(SUPPLIED INFORMATION begins)

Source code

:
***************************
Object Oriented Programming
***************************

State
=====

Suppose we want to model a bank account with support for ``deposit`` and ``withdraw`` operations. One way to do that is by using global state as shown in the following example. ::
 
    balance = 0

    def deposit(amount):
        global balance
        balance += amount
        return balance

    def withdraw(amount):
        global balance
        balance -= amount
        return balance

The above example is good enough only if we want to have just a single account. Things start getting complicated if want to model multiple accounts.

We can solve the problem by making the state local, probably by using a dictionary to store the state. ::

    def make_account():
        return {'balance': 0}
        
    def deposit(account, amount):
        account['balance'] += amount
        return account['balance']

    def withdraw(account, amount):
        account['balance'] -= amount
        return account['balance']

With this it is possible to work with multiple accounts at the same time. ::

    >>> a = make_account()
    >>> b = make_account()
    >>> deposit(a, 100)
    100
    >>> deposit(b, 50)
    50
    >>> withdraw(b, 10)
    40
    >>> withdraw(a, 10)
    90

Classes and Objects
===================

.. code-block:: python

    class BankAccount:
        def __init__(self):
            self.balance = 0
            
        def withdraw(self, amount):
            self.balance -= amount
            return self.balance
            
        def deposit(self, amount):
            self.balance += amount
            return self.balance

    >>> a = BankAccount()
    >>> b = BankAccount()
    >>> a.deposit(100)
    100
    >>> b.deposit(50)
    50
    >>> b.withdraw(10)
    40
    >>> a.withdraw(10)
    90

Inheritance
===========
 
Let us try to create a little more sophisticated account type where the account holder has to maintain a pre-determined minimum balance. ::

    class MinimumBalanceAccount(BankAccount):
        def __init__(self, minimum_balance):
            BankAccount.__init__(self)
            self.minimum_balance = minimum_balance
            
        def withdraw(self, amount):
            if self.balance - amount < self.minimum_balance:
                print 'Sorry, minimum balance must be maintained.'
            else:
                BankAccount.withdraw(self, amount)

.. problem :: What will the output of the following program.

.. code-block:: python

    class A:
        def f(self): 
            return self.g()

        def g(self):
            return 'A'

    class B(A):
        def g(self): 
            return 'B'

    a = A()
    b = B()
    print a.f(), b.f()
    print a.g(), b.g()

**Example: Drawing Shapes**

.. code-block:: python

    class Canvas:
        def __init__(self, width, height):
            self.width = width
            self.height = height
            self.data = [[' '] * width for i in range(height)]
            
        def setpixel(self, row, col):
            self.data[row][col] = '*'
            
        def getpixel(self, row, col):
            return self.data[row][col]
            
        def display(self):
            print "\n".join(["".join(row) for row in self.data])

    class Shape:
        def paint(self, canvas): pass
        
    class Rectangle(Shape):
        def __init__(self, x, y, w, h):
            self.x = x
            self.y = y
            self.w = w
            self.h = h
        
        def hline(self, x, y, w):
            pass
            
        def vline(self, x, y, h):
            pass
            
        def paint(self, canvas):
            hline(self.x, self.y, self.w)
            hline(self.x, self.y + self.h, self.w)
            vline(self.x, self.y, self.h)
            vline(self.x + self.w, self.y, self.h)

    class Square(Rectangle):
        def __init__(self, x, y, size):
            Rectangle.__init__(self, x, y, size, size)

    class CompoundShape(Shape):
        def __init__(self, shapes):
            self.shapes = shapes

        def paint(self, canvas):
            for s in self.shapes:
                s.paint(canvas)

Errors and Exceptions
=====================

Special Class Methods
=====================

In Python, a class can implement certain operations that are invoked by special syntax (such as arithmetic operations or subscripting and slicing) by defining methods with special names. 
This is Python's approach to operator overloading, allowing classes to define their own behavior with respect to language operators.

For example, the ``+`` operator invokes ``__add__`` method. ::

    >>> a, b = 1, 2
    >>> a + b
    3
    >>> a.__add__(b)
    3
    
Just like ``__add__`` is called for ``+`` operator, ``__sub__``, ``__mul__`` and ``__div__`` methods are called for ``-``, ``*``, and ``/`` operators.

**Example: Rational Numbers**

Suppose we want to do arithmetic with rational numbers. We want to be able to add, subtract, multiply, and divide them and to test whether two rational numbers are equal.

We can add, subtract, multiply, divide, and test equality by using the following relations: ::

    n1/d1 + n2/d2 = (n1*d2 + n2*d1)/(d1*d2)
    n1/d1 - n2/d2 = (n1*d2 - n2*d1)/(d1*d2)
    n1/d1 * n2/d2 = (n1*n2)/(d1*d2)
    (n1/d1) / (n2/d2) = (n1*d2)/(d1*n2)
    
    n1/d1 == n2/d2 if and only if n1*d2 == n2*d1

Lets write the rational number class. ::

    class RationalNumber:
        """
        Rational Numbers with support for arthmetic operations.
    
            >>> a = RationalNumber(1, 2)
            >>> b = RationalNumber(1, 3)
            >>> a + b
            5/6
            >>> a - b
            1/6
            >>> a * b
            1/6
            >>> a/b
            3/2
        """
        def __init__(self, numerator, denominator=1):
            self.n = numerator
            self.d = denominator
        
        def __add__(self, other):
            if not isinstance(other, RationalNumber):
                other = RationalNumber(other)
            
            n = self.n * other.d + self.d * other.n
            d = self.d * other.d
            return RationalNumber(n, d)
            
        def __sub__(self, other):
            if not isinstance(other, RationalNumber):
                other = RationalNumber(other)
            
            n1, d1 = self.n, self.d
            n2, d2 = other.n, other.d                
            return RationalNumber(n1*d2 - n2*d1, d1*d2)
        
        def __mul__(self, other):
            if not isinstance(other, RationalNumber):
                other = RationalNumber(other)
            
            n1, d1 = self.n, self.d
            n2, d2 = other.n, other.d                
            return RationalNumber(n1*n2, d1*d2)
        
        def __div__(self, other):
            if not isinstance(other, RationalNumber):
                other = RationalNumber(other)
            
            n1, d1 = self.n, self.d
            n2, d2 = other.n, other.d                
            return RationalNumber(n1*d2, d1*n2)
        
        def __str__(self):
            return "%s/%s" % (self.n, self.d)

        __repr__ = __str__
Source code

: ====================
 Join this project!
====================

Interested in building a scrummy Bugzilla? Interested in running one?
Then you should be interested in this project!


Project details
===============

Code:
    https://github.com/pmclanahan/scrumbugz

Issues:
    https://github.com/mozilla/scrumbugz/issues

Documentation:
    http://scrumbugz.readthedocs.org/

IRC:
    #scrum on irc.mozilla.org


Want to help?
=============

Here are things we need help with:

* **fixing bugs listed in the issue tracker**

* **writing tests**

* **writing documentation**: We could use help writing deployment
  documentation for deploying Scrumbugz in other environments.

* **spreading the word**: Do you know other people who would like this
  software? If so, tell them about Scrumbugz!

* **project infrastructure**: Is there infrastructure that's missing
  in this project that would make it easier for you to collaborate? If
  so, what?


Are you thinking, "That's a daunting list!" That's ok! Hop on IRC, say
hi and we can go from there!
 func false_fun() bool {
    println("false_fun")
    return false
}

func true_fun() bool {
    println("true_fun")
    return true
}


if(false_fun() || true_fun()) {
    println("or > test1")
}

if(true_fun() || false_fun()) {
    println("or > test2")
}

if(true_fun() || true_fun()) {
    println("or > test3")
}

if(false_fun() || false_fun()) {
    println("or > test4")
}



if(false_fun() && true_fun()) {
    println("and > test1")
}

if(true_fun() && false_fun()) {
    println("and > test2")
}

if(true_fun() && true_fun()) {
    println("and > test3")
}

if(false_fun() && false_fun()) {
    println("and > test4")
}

(SUPPLIED INFORMATION ends)

TASK PROMPT >>
Print the entries exactly. Include every one.

REPLY >>
Source code

:
***************************
Object Oriented Programming
***************************

State
=====

Suppose we want to model a bank account with support for ``deposit`` and ``withdraw`` operations. One way to do that is by using global state as shown in the following example. ::
 
    balance = 0

    def deposit(amount):
        global balance
        balance += amount
        return balance

    def withdraw(amount):
        global balance
        balance -= amount
        return balance

The above example is good enough only if we want to have just a single account. Things start getting complicated if want to model multiple accounts.

We can solve the problem by making the state local, probably by using a dictionary to store the state. ::

    def make_account():
        return {'balance': 0}
        
    def deposit(account, amount):
        account['balance'] += amount
        return account['balance']

    def withdraw(account, amount):
        account['balance'] -= amount
        return account['balance']

With this it is possible to work with multiple accounts at the same time. ::

    >>> a = make_account()
    >>> b = make_account()
    >>> deposit(a, 100)
    100
    >>> deposit(b, 50)
    50
    >>> withdraw(b, 10)
    40
    >>> withdraw(a, 10)
    90

Classes and Objects
===================

.. code-block:: python

    class BankAccount:
        def __init__(self):
            self.balance = 0
            
        def withdraw(self, amount):
            self.balance -= amount
            return self.balance
            
        def deposit(self, amount):
            self.balance += amount
            return self.balance

    >>> a = BankAccount()
    >>> b = BankAccount()
    >>> a.deposit(100)
    100
    >>> b.deposit(50)
    50
    >>> b.withdraw(10)
    40
    >>> a.withdraw(10)
    90

Inheritance
===========
 
Let us try to create a little more sophisticated account type where the account holder has to maintain a pre-determined minimum balance. ::

    class MinimumBalanceAccount(BankAccount):
        def __init__(self, minimum_balance):
            BankAccount.__init__(self)
            self.minimum_balance = minimum_balance
            
        def withdraw(self, amount):
            if self.balance - amount < self.minimum_balance:
                print 'Sorry, minimum balance must be maintained.'
            else:
                BankAccount.withdraw(self, amount)

.. problem :: What will the output of the following program.

.. code-block:: python

    class A:
        def f(self): 
            return self.g()

        def g(self):
            return 'A'

    class B(A):
        def g(self): 
            return 'B'

    a = A()
    b = B()
    print a.f(), b.f()
    print a.g(), b.g()

**Example: Drawing Shapes**

.. code-block:: python

    class Canvas:
        def __init__(self, width, height):
            self.width = width
            self.height = height
            self.data = [[' '] * width for i in range(height)]
            
        def setpixel(self, row, col):
            self.data[row][col] = '*'
            
        def getpixel(self, row, col):
            return self.data[row][col]
            
        def display(self):
            print "\n".join(["".join(row) for row in self.data])

    class Shape:
        def paint(self, canvas): pass
        
    class Rectangle(Shape):
        def __init__(self, x, y, w, h):
            self.x = x
            self.y = y
            self.w = w
            self.h = h
        
        def hline(self, x, y, w):
            pass
            
        def vline(self, x, y, h):
            pass
            
        def paint(self, canvas):
            hline(self.x, self.y, self.w)
            hline(self.x, self.y + self.h, self.w)
            vline(self.x, self.y, self.h)
            vline(self.x + self.w, self.y, self.h)

    class Square(Rectangle):
        def __init__(self, x, y, size):
            Rectangle.__init__(self, x, y, size, size)

    class CompoundShape(Shape):
        def __init__(self, shapes):
            self.shapes = shapes

        def paint(self, canvas):
            for s in self.shapes:
                s.paint(canvas)

Errors and Exceptions
=====================

Special Class Methods
=====================

In Python, a class can implement certain operations that are invoked by special syntax (such as arithmetic operations or subscripting and slicing) by defining methods with special names. 
This is Python's approach to operator overloading, allowing classes to define their own behavior with respect to language operators.

For example, the ``+`` operator invokes ``__add__`` method. ::

    >>> a, b = 1, 2
    >>> a + b
    3
    >>> a.__add__(b)
    3
    
Just like ``__add__`` is called for ``+`` operator, ``__sub__``, ``__mul__`` and ``__div__`` methods are called for ``-``, ``*``, and ``/`` operators.

**Example: Rational Numbers**

Suppose we want to do arithmetic with rational numbers. We want to be able to add, subtract, multiply, and divide them and to test whether two rational numbers are equal.

We can add, subtract, multiply, divide, and test equality by using the following relations: ::

    n1/d1 + n2/d2 = (n1*d2 + n2*d1)/(d1*d2)
    n1/d1 - n2/d2 = (n1*d2 - n2*d1)/(d1*d2)
    n1/d1 * n2/d2 = (n1*n2)/(d1*d2)
    (n1/d1) / (n2/d2) = (n1*d2)/(d1*n2)
    
    n1/d1 == n2/d2 if and only if n1*d2 == n2*d1

Lets write the rational number class. ::

    class RationalNumber:
        """
        Rational Numbers with support for arthmetic operations.
    
            >>> a = RationalNumber(1, 2)
            >>> b = RationalNumber(1, 3)
            >>> a + b
            5/6
            >>> a - b
            1/6
            >>> a * b
            1/6
            >>> a/b
            3/2
        """
        def __init__(self, numerator, denominator=1):
            self.n = numerator
            self.d = denominator
        
        def __add__(self, other):
            if not isinstance(other, RationalNumber):
                other = RationalNumber(other)
            
            n = self.n * other.d + self.d * other.n
            d = self.d * other.d
            return RationalNumber(n, d)
            
        def __sub__(self, other):
            if not isinstance(other, RationalNumber):
                other = RationalNumber(other)
            
            n1, d1 = self.n, self.d
            n2, d2 = other.n, other.d                
            return RationalNumber(n1*d2 - n2*d1, d1*d2)
        
        def __mul__(self, other):
            if not isinstance(other, RationalNumber):
                other = RationalNumber(other)
            
            n1, d1 = self.n, self.d
            n2, d2 = other.n, other.d                
            return RationalNumber(n1*n2, d1*d2)
        
        def __div__(self, other):
            if not isinstance(other, RationalNumber):
                other = RationalNumber(other)
            
            n1, d1 = self.n, self.d
            n2, d2 = other.n, other.d                
            return RationalNumber(n1*d2, d1*n2)
        
        def __str__(self):
            return "%s/%s" % (self.n, self.d)

        __repr__ = __str__
Source code

: ====================
 Join this project!
====================

Interested in building a scrummy Bugzilla? Interested in running one?
Then you should be interested in this project!


Project details
===============

Code:
    https://github.com/pmclanahan/scrumbugz

Issues:
    https://github.com/mozilla/scrumbugz/issues

Documentation:
    http://scrumbugz.readthedocs.org/

IRC:
    #scrum on irc.mozilla.org


Want to help?
=============

Here are things we need help with:

* **fixing bugs listed in the issue tracker**

* **writing tests**

* **writing documentation**: We could use help writing deployment
  documentation for deploying Scrumbugz in other environments.

* **spreading the word**: Do you know other people who would like this
  software? If so, tell them about Scrumbugz!

* **project infrastructure**: Is there infrastructure that's missing
  in this project that would make it easier for you to collaborate? If
  so, what?


Are you thinking, "That's a daunting list!" That's ok! Hop on IRC, say
hi and we can go from there!
 func false_fun() bool {
    println("false_fun")
    return false
}

func true_fun() bool {
    println("true_fun")
    return true
}


if(false_fun() || true_fun()) {
    println("or > test1")
}

if(true_fun() || false_fun()) {
    println("or > test2")
}

if(true_fun() || true_fun()) {
    println("or > test3")
}

if(false_fun() || false_fun()) {
    println("or > test4")
}



if(false_fun() && true_fun()) {
    println("and > test1")
}

if(true_fun() && false_fun()) {
    println("and > test2")
}

if(true_fun() && true_fun()) {
    println("and > test3")
}

if(false_fun() && false_fun()) {
    println("and > test4")
}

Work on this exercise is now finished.